Alternative to beta coefficients in the context of diffusions

We develop an alternative to the beta coefficient of the CAPM theory. We show the link between this notion and the Wiener chaos expansion of the underlying processes. In the setting of Markov diffusions, we define the drift-neutral beta, which is the quantity of benchmark such that the resulting portfolio is immune to an infinitesimal change of drift on the Brownian motion driving the benchmark. Our approach yields a coefficient which in many practical cases depends on the initial values of both the portfolio and its benchmark. It can also be used to take into account extreme risks and not only the variance. We study several classical diffusion processes and give a full analysis in the case of Jacobi processes. Examples with credit indices show the efficiency of the method in hedging a portfolio.

Sensitivity Analysis for Marked Hawkes Processes - Application to CLO Pricing

This paper introduces a model for pricing Collateralized Loan Obligations, where the underlying credit risk is driven by a marked Hawkes process, involving both clustering effects on defaults and random recovery rates. We provide a sensitivity analysis of the CLO price with respect to the parameters of the Hawkes process using a change of probability and a variational approach. We also provide a simplified version of the model where the intensity of the Hawkes process is taken as the instantaneous default rate. In this setting, we give a moment-based formula for the expected survival probability.

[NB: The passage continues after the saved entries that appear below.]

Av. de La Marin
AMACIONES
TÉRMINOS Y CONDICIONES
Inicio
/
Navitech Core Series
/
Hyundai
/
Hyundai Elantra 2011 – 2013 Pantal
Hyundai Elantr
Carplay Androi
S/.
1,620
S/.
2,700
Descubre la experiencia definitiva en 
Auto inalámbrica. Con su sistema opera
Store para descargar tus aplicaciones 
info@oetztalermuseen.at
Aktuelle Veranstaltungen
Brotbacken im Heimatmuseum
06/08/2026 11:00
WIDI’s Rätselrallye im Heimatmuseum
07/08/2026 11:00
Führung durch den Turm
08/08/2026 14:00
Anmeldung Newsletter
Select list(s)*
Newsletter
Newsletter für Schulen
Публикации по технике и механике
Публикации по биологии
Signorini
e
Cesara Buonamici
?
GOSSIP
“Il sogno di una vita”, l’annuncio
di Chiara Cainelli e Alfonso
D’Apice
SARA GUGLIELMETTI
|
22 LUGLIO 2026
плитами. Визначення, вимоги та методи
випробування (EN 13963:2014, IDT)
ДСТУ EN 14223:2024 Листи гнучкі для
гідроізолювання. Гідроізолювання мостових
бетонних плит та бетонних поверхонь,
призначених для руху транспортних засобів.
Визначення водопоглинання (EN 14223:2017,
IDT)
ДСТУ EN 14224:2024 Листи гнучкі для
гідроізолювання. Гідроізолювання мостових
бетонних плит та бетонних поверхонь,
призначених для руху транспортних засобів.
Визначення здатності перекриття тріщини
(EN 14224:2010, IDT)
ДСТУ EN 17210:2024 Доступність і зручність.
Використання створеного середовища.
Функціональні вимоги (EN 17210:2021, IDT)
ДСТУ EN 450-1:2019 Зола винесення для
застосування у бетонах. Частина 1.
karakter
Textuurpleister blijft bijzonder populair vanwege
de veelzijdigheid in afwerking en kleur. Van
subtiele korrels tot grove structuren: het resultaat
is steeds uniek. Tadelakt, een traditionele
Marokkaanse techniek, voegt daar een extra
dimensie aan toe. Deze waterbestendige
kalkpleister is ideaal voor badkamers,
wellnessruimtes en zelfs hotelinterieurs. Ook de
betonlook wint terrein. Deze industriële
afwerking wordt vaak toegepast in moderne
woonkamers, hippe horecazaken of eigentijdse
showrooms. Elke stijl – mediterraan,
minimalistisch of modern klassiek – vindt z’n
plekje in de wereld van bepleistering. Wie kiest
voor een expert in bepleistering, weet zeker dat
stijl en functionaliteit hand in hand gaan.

Bid-ask spread modelling, a perturbation approach

Our objective is to study liquidity risk, in particular the so-called “bid-ask spread”, as a by-product of market uncertainties. “Bid-ask spread”, and more generally “limit order books” describe the existence of different sell and buy prices, which we explain by using different risk aversions of market participants. The risky asset follows a diffusion process governed by a Brownian motion which is uncertain. We use the error theory with Dirichlet forms to formalize the notion of uncertainty on the Brownian motion. This uncertainty generates noises on the trajectories of the underlying asset and we use these noises to expound the presence of bid-ask spreads. In addition, we prove that these noises also have direct impacts on the mid-price of the risky asset. We further enrich our studies with the resolution of an optimal liquidation problem under these liquidity uncertainties and market impacts. To complete our analysis, some numerical results will be provided.